18. Sonate für Violine (1980) | Vanuit Locarno (zie boven bij 17) schreef Niël aan zijn vriend Hub Lemmens op
5 november 1980; ‘Morgen zal ik een (bijzondere) viool-sonate afkrijgen! Daarna
hoop ik nog (geheel of gedeeltelijk) 'n alt-sonate te maken.’ Soeters herinnert
zich dat Niël de Hongaarse violiste Györgyi Bacsy uitvoerig heeft geïnstrueerd
bij de voorbereiding van de uitvoering. Daarbij ging hij vooral in op het belang van het
motief (zie 9) bij de interpretatie van deze muziek.

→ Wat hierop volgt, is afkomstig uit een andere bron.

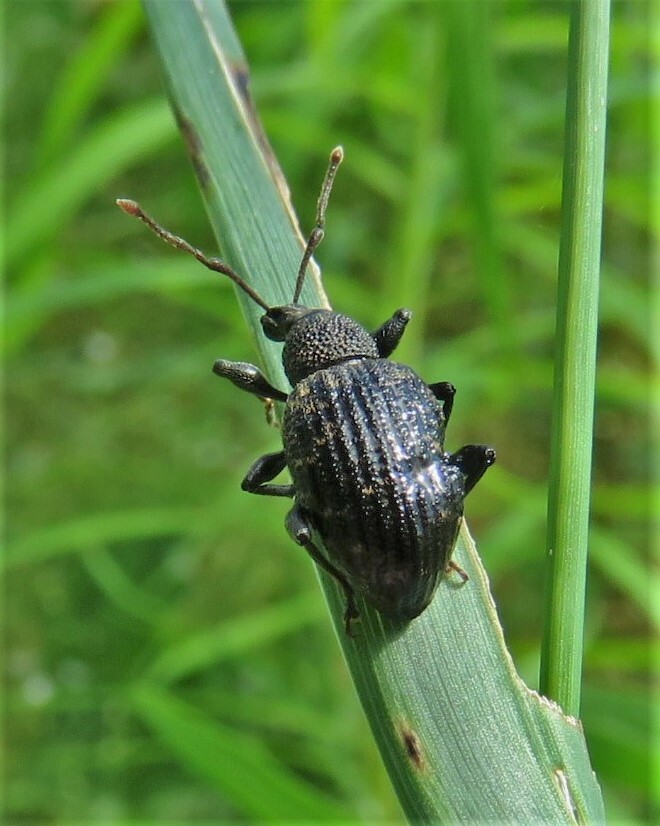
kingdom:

Aan het eind van de zeventiger jaren leidde een initiatief van het Conservatorium van Maastricht tot een reeks van concerten met moderne kamermuziek onder de titel: ‘Matty Niël, componist en leraar’. In die serie ging – naast muziek van componisten die bij hem hadden gestudeerd – Niëls solosonate voor viool in première, gespeeld door genoemde violiste. In die concertreeks klonk ook zijn Variaties voor cello, klarinet en piano, de balletmuziek waar Jos Kamp om had gevraagd.